I vote for moving forward and my doctor is leaning towards this as well. A fungal infection is very serious when my immune system hits rock bottom but they hope it's not systemic and won't be that big of a deal for me. However if this infection gets out of hand it can be bad even a small percent of people die from fungal infections post transplant.

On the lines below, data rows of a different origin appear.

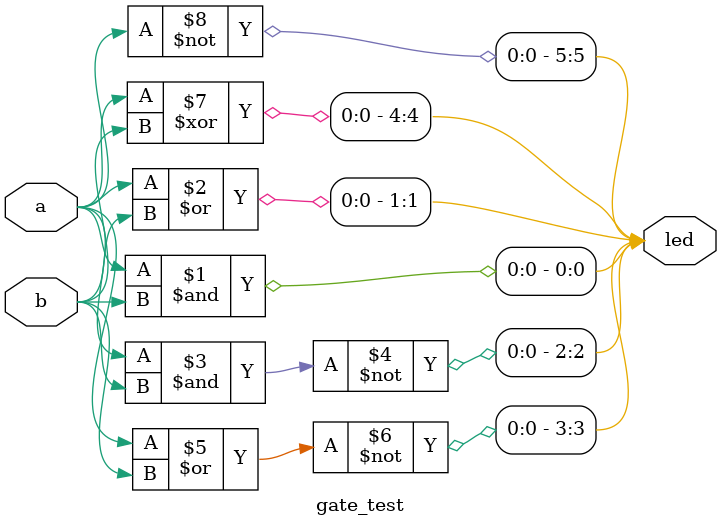
<source format=v>
`timescale 1ns / 1ps

module gate_test(
    input wire a,
    input b, // 생략하면 wire (아무런 언급 안하면 1bit)
    output [5:0]led
    
    );

    assign led[0] = a & b;
    assign led[1] = a | b;
    assign led[2] = ~(a & b); // NAND
    assign led[3] = ~(a | b);  // NOR
    assign led[4] = a ^ b;    // XOR
    assign led[5] = ~a;       // NOT
endmodule

</source>
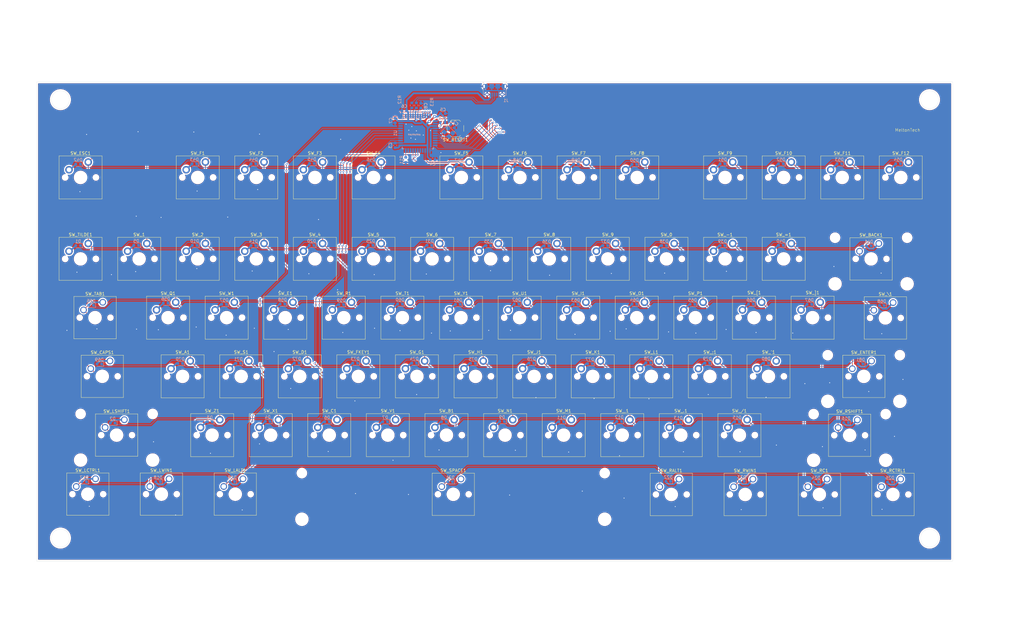
<source format=kicad_pcb>
(kicad_pcb
	(version 20240108)
	(generator "pcbnew")
	(generator_version "8.0")
	(general
		(thickness 1.6)
		(legacy_teardrops no)
	)
	(paper "A4")
	(layers
		(0 "F.Cu" signal)
		(31 "B.Cu" signal)
		(32 "B.Adhes" user "B.Adhesive")
		(33 "F.Adhes" user "F.Adhesive")
		(34 "B.Paste" user)
		(35 "F.Paste" user)
		(36 "B.SilkS" user "B.Silkscreen")
		(37 "F.SilkS" user "F.Silkscreen")
		(38 "B.Mask" user)
		(39 "F.Mask" user)
		(40 "Dwgs.User" user "User.Drawings")
		(41 "Cmts.User" user "User.Comments")
		(42 "Eco1.User" user "User.Eco1")
		(43 "Eco2.User" user "User.Eco2")
		(44 "Edge.Cuts" user)
		(45 "Margin" user)
		(46 "B.CrtYd" user "B.Courtyard")
		(47 "F.CrtYd" user "F.Courtyard")
		(48 "B.Fab" user)
		(49 "F.Fab" user)
		(50 "User.1" user)
		(51 "User.2" user)
		(52 "User.3" user)
		(53 "User.4" user)
		(54 "User.5" user)
		(55 "User.6" user)
		(56 "User.7" user)
		(57 "User.8" user)
		(58 "User.9" user)
	)
	(setup
		(pad_to_mask_clearance 0)
		(allow_soldermask_bridges_in_footprints no)
		(pcbplotparams
			(layerselection 0x00010fc_ffffffff)
			(plot_on_all_layers_selection 0x0000000_00000000)
			(disableapertmacros no)
			(usegerberextensions no)
			(usegerberattributes yes)
			(usegerberadvancedattributes yes)
			(creategerberjobfile yes)
			(dashed_line_dash_ratio 12.000000)
			(dashed_line_gap_ratio 3.000000)
			(svgprecision 4)
			(plotframeref no)
			(viasonmask no)
			(mode 1)
			(useauxorigin no)
			(hpglpennumber 1)
			(hpglpenspeed 20)
			(hpglpendiameter 15.000000)
			(pdf_front_fp_property_popups yes)
			(pdf_back_fp_property_popups yes)
			(dxfpolygonmode yes)
			(dxfimperialunits yes)
			(dxfusepcbnewfont yes)
			(psnegative no)
			(psa4output no)
			(plotreference yes)
			(plotvalue yes)
			(plotfptext yes)
			(plotinvisibletext no)
			(sketchpadsonfab no)
			(subtractmaskfromsilk no)
			(outputformat 1)
			(mirror no)
			(drillshape 0)
			(scaleselection 1)
			(outputdirectory "GBR/")
		)
	)
	(net 0 "")
	(net 1 "Net-(U1-XTAL1)")
	(net 2 "GND")
	(net 3 "Net-(U1-XTAL2)")
	(net 4 "VCC")
	(net 5 "Net-(U1-UCAP)")
	(net 6 "Net-(D1-A)")
	(net 7 "row4")
	(net 8 "row1")
	(net 9 "Net-(D2-A)")
	(net 10 "Net-(D3-A)")
	(net 11 "Net-(D4-A)")
	(net 12 "Net-(D5-A)")
	(net 13 "Net-(D6-A)")
	(net 14 "Net-(D7-A)")
	(net 15 "Net-(D8-A)")
	(net 16 "Net-(D9-A)")
	(net 17 "Net-(D10-A)")
	(net 18 "Net-(D11-A)")
	(net 19 "Net-(D12-A)")
	(net 20 "Net-(D13-A)")
	(net 21 "Net-(D14-A)")
	(net 22 "Net-(D15-A)")
	(net 23 "Net-(D16-A)")
	(net 24 "row0")
	(net 25 "Net-(D17-A)")
	(net 26 "Net-(D18-A)")
	(net 27 "Net-(D19-A)")
	(net 28 "Net-(D20-A)")
	(net 29 "Net-(D21-A)")
	(net 30 "Net-(D22-A)")
	(net 31 "Net-(D23-A)")
	(net 32 "Net-(D24-A)")
	(net 33 "Net-(D25-A)")
	(net 34 "Net-(D26-A)")
	(net 35 "Net-(D31-A)")
	(net 36 "Net-(D35-A)")
	(net 37 "Net-(D36-A)")
	(net 38 "Net-(D37-A)")
	(net 39 "Net-(D38-A)")
	(net 40 "Net-(D39-A)")
	(net 41 "Net-(D40-A)")
	(net 42 "Net-(D41-A)")
	(net 43 "Net-(D42-A)")
	(net 44 "row5")
	(net 45 "Net-(D43-A)")
	(net 46 "Net-(D44-A)")
	(net 47 "Net-(D45-A)")
	(net 48 "Net-(D46-A)")
	(net 49 "Net-(D47-A)")
	(net 50 "Net-(D48-A)")
	(net 51 "Net-(D49-A)")
	(net 52 "Net-(D50-A)")
	(net 53 "Net-(D51-A)")
	(net 54 "Net-(D52-A)")
	(net 55 "Net-(D53-A)")
	(net 56 "Net-(D54-A)")
	(net 57 "Net-(D55-A)")
	(net 58 "row3")
	(net 59 "Net-(D56-A)")
	(net 60 "Net-(D57-A)")
	(net 61 "Net-(D58-A)")
	(net 62 "Net-(D59-A)")
	(net 63 "Net-(D60-A)")
	(net 64 "Net-(D61-A)")
	(net 65 "Net-(D62-A)")
	(net 66 "Net-(D63-A)")
	(net 67 "Net-(D64-A)")
	(net 68 "Net-(D65-A)")
	(net 69 "Net-(D66-A)")
	(net 70 "Net-(D67-A)")
	(net 71 "Net-(D68-A)")
	(net 72 "row2")
	(net 73 "Net-(D69-A)")
	(net 74 "Net-(D70-A)")
	(net 75 "Net-(D71-A)")
	(net 76 "Net-(D72-A)")
	(net 77 "Net-(D73-A)")
	(net 78 "Net-(D74-A)")
	(net 79 "Net-(D75-A)")
	(net 80 "Net-(D76-A)")
	(net 81 "Net-(D77-A)")
	(net 82 "Net-(D78-A)")
	(net 83 "Net-(D79-A)")
	(net 84 "Net-(D80-A)")
	(net 85 "Net-(D81-A)")
	(net 86 "/D+")
	(net 87 "/D-")
	(net 88 "unconnected-(J1-ID-Pad4)")
	(net 89 "Net-(U1-~{RESET})")
	(net 90 "Net-(U1-~{HWB}{slash}PE2)")
	(net 91 "Net-(U1-D+)")
	(net 92 "Net-(U1-D-)")
	(net 93 "col11")
	(net 94 "col8")
	(net 95 "col9")
	(net 96 "col10")
	(net 97 "col1")
	(net 98 "col2")
	(net 99 "col3")
	(net 100 "col4")
	(net 101 "col5")
	(net 102 "col6")
	(net 103 "col7")
	(net 104 "col12")
	(net 105 "col13")
	(net 106 "col0")
	(net 107 "unconnected-(U1-PC7-Pad32)")
	(net 108 "unconnected-(U1-PC6-Pad31)")
	(net 109 "unconnected-(U1-PD7-Pad27)")
	(net 110 "unconnected-(U1-AREF-Pad42)")
	(net 111 "unconnected-(U1-PE6-Pad1)")
	(net 112 "unconnected-(U1-PD6-Pad26)")
	(footprint "PCM_Switch_Keyboard_Cherry_MX:SW_Cherry_MX_PCB_1.00u" (layer "F.Cu") (at 201.75 131.1))
	(footprint "PCM_Switch_Keyboard_Cherry_MX:SW_Cherry_MX_PCB_1.00u" (layer "F.Cu") (at 274.4 46))
	(footprint "PCM_Switch_Keyboard_Cherry_MX:SW_Cherry_MX_PCB_1.00u" (layer "F.Cu") (at 138.95 46))
	(footprint "Button_Switch_Keyboard:SW_Cherry_MX_1.25u_PCB" (layer "F.Cu") (at 95.84 145.52))
	(footprint "PCM_Switch_Keyboard_Cherry_MX:SW_Cherry_MX_PCB_1.00u" (layer "F.Cu") (at 235.7 72.9))
	(footprint "PCM_Switch_Keyboard_Cherry_MX:SW_Cherry_MX_PCB_1.00u" (layer "F.Cu") (at 187.2 92.3))
	(footprint "PCM_Switch_Keyboard_Cherry_MX:SW_Cherry_MX_PCB_1.00u" (layer "F.Cu") (at 187.325 46))
	(footprint "PCM_Switch_Keyboard_Cherry_MX:SW_Cherry_MX_PCB_1.00u" (layer "F.Cu") (at 221.1 131.1))
	(footprint "PCM_Switch_Keyboard_Cherry_MX:SW_Cherry_MX_PCB_1.00u" (layer "F.Cu") (at 264.6 92.3))
	(footprint "PCM_Switch_Keyboard_Cherry_MX:SW_Cherry_MX_PCB_1.00u" (layer "F.Cu") (at 172.65 111.7))
	(footprint "PCM_Switch_Keyboard_Cherry_MX:SW_Cherry_MX_PCB_1.00u" (layer "F.Cu") (at 245.25 92.3))
	(footprint "PCM_Switch_Keyboard_Cherry_MX:SW_Cherry_MX_PCB_1.00u" (layer "F.Cu") (at 167.975 46))
	(footprint "PCM_Switch_Keyboard_Cherry_MX:SW_Cherry_MX_PCB_1.00u" (layer "F.Cu") (at 230.7 111.7))
	(footprint "PCM_Switch_Keyboard_Cherry_MX:SW_Cherry_MX_PCB_1.00u" (layer "F.Cu") (at 206.55 92.3))
	(footprint "PCM_Switch_Keyboard_Cherry_MX:SW_Cherry_MX_PCB_1.00u" (layer "F.Cu") (at 75.9 111.7))
	(footprint "PCM_Switch_Keyboard_Cherry_MX:SW_Cherry_MX_PCB_1.00u" (layer "F.Cu") (at 226.025 46))
	(footprint "Button_Switch_Keyboard:SW_Cherry_MX_6.25u_PCB" (layer "F.Cu") (at 167.84 145.5625))
	(footprint "PCM_Switch_Keyboard_Cherry_MX:SW_Cherry_MX_PCB_1.00u" (layer "F.Cu") (at 90.45 92.3))
	(footprint "PCM_Switch_Keyboard_Cherry_MX:SW_Cherry_MX_PCB_1.00u" (layer "F.Cu") (at 143.7 131.1))
	(footprint "PCM_Switch_Keyboard_Cherry_MX:SW_Cherry_MX_PCB_1.00u" (layer "F.Cu") (at 42.2 46))
	(footprint "PCM_Switch_Keyboard_Cherry_MX:SW_Cherry_MX_PCB_1.00u" (layer "F.Cu") (at 158.3 72.9))
	(footprint "PCM_Switch_Keyboard_Cherry_MX:SW_Cherry_MX_PCB_1.00u" (layer "F.Cu") (at 182.4 131.1))
	(footprint "PCM_Switch_Keyboard_Cherry_MX:SW_Cherry_MX_PCB_1.00u" (layer "F.Cu") (at 119.6 72.9))
	(footprint "Button_Switch_Keyboard:SW_Cherry_MX_1.25u_PCB" (layer "F.Cu") (at 47.14 145.52))
	(footprint "Button_Switch_Keyboard:SW_Cherry_MX_1.25u_PCB" (layer "F.Cu") (at 313.04 145.62))
	(footprint "PCM_Switch_Keyboard_Cherry_MX:SW_Cherry_MX_PCB_1.00u" (layer "F.Cu") (at 206.675 46))
	(footprint "Button_Switch_Keyboard:SW_Cherry_MX_1.50u_PCB" (layer "F.Cu") (at 49.54 87.22))
	(footprint "PCM_Switch_Keyboard_Cherry_MX:SW_Cherry_MX_PCB_1.00u" (layer "F.Cu") (at 133.95 111.7))
	(footprint "Button_Switch_Keyboard:SW_Cherry_MX_1.25u_PCB" (layer "F.Cu") (at 239.84 145.62))
	(footprint "PCM_Switch_Keyboard_Cherry_MX:SW_Cherry_MX_PCB_1.00u" (layer "F.Cu") (at 240.45 131.1))
	(footprint "PCM_Switch_Keyboard_Cherry_MX:SW_Cherry_MX_PCB_1.00u" (layer "F.Cu") (at 255.05 46))
	(footprint "Button_Switch_Keyboard:SW_Cherry_MX_2.00u_PCB"
		(layer "F.Cu")
		(uuid "5e52d2eb-6da9-438f-a241-7ea19576b8a7")
		(at 305.82 67.82)
		(descr "Cherry MX keyswitch, 2.00u, PCB mount, http://cherryamericas.com/wp-content/uploads/2014/12/mx_cat.pdf")
		(tags "Cherry MX keyswitch 2.00u PCB")
		(property "Referen
... [2587986 chars truncated]
</source>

So we wait and see if the fungus clears up and I will possibly go in this week to harvest or the following week. The silver lining in all of this is that I might be home for Christmas. We just told the kids I would be in the hospital for the holidays so we are waiting until my doctors are 110% that I will be home. I hate jerking them around.

Diagnosis

My diagnosis was a journey in itself since I was also pregnant. I have a mediastinal mass that was pressing upon my airway and veins causing my chest, neck, and face to swell. I was having difficulty breathing, eating, itchy, and night sweats. Because I was pregnant I naturally went to my OB concerned it was pregnancy related. He sent me to my doctor suggesting it was an allergic reaction assuring me everything was normal with the pregnancy. My primary doctor sent me to an allergist – no allergies. She ran bloodwork thinking I had an auto immune disease – none. I continued to bounce around between doctors until I ended up in the ER not being able to breathe. Although I despise being in the hospital I must admit it really does get the ball rolling for a diagnosis. The doctor’s started me on steroids which brought my swelling down and I could finally eat and breathe normally again. Little did I know that a good response to steroids is a sign on Hodgkin’s Disease. I had 2 fine needle biopsy and the labs were conclusive that I had HD. Thinking back that stay in the hospital was a blur. I had a feeling I had cancer before I was actually delivered the news. I had told my husband (Dave) a week prior that I thought it was so. He is the eternal optimist and just couldn’t believe that would be the case. I was sitting in the hospital with my family and was suddenly faced with terminating my pregnancy or undergo chemo while pregnant. This was the hardest decision Dave and I had to make. We took a leap of faith and kept the pregnancy. Keeping the pregnancy meant I couldn’t have a PET scan, they limited my CT’s overall, and I had to do a lot of procedures (biopsy’s & port) without the full amount of drugs a normal person would get. That first biopsy was the worst and still haunts me. I am pretty much a tough cookie when it comes to all this crap but that one had me in tears afterwards. I remember feeling overall that I was lucky that I had the “good cancer” and a very high survival rate. My oncologist signed me up for ABVD and suggested follow up radiation. Before I was discharged I had my first cycle of ABVD. I wasn’t sick; just tired. Who wouldn’t be pregnant on chemo! Little did I know what a long journey I was in for.